Lineberger Comprehensive Cancer Center, 2331University of North Carolina at Chapel Hill, Carrboro, NC, USA.
Department of Population Health Sciences, 3065Duke University School of Medicine, Durham, NC, USA.
Stat Methods Med Res. 2021 Dec;30(12):2604-2618. doi: 10.1177/09622802211043263. Epub 2021 Oct 7.
The use of patient-reported outcomes measures is gaining popularity in clinical trials for comparing patient groups. Such comparisons typically focus on the differences in group means and are carried out using either a traditional sum-score-based approach or item response theory (IRT)-based approaches.

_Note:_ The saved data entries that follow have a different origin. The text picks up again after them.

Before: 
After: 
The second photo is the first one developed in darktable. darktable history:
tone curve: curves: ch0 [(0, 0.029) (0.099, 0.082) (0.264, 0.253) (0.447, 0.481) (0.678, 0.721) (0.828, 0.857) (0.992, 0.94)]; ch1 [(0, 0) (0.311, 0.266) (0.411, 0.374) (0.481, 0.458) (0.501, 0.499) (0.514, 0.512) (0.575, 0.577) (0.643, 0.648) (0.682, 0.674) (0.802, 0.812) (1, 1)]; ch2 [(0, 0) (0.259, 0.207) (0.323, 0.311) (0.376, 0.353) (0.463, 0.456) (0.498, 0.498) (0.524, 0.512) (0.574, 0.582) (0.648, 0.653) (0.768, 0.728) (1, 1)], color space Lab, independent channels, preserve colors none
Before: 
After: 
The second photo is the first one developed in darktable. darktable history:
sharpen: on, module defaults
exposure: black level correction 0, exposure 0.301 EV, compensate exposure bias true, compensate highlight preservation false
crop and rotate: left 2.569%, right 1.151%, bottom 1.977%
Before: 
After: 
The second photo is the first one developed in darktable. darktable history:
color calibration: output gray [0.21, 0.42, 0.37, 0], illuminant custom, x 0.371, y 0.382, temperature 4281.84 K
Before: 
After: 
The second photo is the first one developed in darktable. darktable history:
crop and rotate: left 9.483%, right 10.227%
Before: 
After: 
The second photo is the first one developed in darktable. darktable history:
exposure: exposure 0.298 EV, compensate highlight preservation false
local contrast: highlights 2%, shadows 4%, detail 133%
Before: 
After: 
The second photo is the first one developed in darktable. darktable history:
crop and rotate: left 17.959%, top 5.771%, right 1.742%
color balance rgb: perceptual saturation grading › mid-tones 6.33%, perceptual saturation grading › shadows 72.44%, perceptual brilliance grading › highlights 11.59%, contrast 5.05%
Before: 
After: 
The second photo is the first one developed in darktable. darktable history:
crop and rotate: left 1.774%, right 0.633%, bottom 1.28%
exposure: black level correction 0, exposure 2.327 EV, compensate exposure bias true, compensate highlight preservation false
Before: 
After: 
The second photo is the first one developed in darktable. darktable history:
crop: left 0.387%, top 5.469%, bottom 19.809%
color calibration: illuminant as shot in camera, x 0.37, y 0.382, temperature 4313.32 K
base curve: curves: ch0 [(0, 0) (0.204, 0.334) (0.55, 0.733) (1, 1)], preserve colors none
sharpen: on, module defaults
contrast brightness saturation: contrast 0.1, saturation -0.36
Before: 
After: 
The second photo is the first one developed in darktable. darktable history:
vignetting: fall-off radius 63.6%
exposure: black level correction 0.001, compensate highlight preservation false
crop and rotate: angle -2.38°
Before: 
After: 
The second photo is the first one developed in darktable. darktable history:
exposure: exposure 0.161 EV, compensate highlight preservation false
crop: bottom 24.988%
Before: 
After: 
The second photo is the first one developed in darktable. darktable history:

Several simulation studies have evaluated different group mean comparison approaches in the past, but the performance of these approaches remained unknown under certain uninvestigated conditions (e.g. under the impact of differential item functioning (DIF)). By incorporating some of the uninvestigated simulation features, the current study examines Type I error, statistical power, and effect size estimation accuracy associated with group mean comparisons using simple sum scores, IRT model likelihood ratio tests, and IRT expected-a-posteriori scores. Manipulated features include sample size per group, number of items, number of response categories, strength of discrimination parameters, location of thresholds, impact of DIF, and presence of missing data. Results are summarized and visualized using decision trees.
在临床试验中,使用患者报告结局测量(PROMs)来比较患者群体的方法越来越受欢迎。此类比较通常侧重于组间均值的差异,并使用传统的总分法或项目反应理论(IRT)方法进行。过去有多项模拟研究评估了不同的组间均值比较方法,但在某些未被研究的情况下(例如在不同项目功能差异(DIF)的影响下),这些方法的性能仍不清楚。本研究通过纳入一些未被研究的模拟特征,考察了使用简单总和得分、IRT 模型似然比检验和 IRT 期望后验得分进行组间均值比较的Ⅰ类错误、统计功效和效应量估计准确性。操纵的特征包括每组的样本量、项目数量、反应类别数量、区分参数的强度、阈值位置、DIF 的影响以及缺失数据的存在。结果使用决策树进行总结和可视化。